Let's get started. Welcome, everybody. This is the second day of our conference. With me right now is the management team of Mineralys Therapeutics, Jon Congleton, CEO, and Adam Levy, CFO. Gentlemen, welcome. Thank you so much for coming down to Miami to spend time with us. Would love to, before we get into Q&A, would love to hear your state of the union of the business and what we could look forward to, perhaps in the next six to 12 months.
Yeah, happy to do it. And on behalf of myself and Adam, thank you for the opportunity. It's always a great conference to come down to, particularly when it's freezing cold in Philadelphia. So thank you for that. Look, it's been a dynamic and really exciting year for Mineralys. We've spent 2023, 2024 really building up a very broad, deep, and comprehensive clinical development program. And we've had three data readouts this year. The two pivotal studies, Advance-HTN and Launch-HTN, that are really forming the basis of our NDA application, showed really profound reduction in blood pressure in a well-tolerated, safe profile. In June, we had additional exciting data with Explore-CKD looking at hypertension with comorbid proteinuria CKD and again showed a really profound reduction in BP, as well as a reduction in proteinuria.
A really compelling data set that I think is needed at this point. We know there are significant amounts of patients, upwards of 20 million, that we think we can target with lorundrostat that continue to struggle getting to goal.

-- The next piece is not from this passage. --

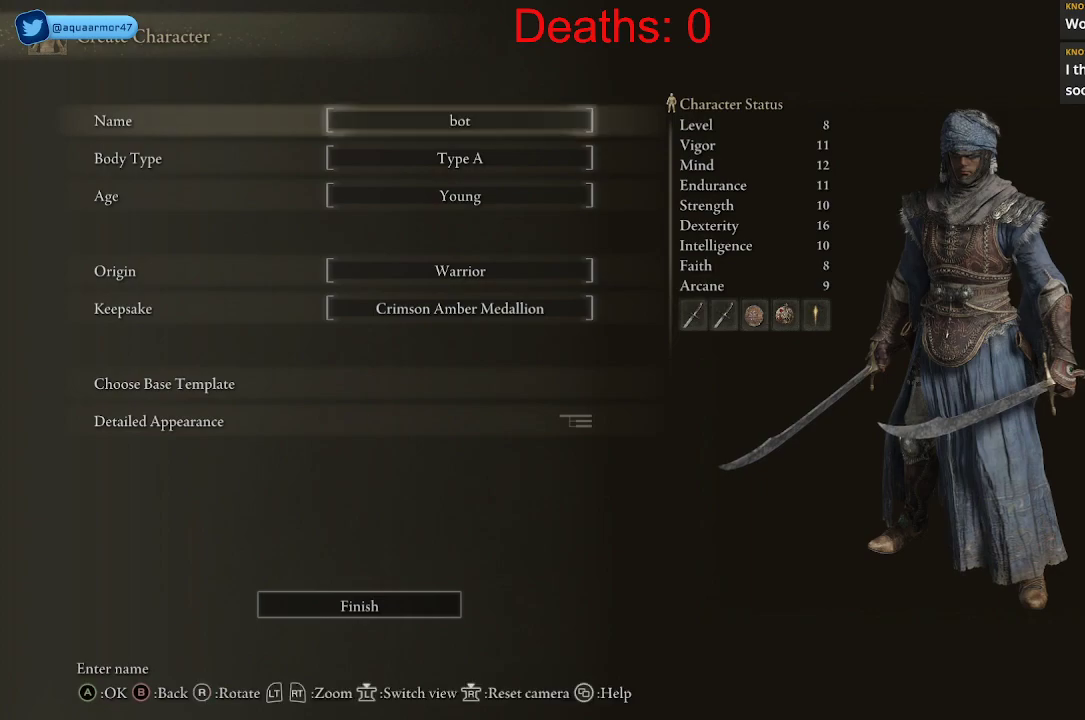
{"buttons": ["DPAD_DOWN"], "left_stick": "center", "right_stick": "center", "events": [[183, "DPAD_DOWN", "down"], [300, "DPAD_DOWN", "up"], [433, "DPAD_DOWN", "down"]]}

We know the implications of not getting to one's blood pressure goal as it relates to stroke, cardiovascular risk, kidney risk. We're excited about what we've been able to bring forward with lorundrostat that we believe is the best in class, aldosterone synthase inhibitor, which is frankly really critical when you think about the importance and transformative nature of this class in cardiorenal metabolic disorders. The team has done a phenomenal job executing that program. We've now turned our focus on NDA preparation. We anticipate filing our NDA by the end of this year or first quarter of next year.
The team is putting together a high-quality submission that we're very excited about that is representing the robustness of the data that we're going to be able to bring forward. So look forward to the questions and sharing any updates.
Great. Thanks, Jon. So just to drill down on the NDA filing, again, expected very soon, latest 1Q 2026. That will include the Target, Advance, Launch, the phase II CKD, and the open label extension data, correct?
Correct.
OK. Are there any gating factors at this point that remain?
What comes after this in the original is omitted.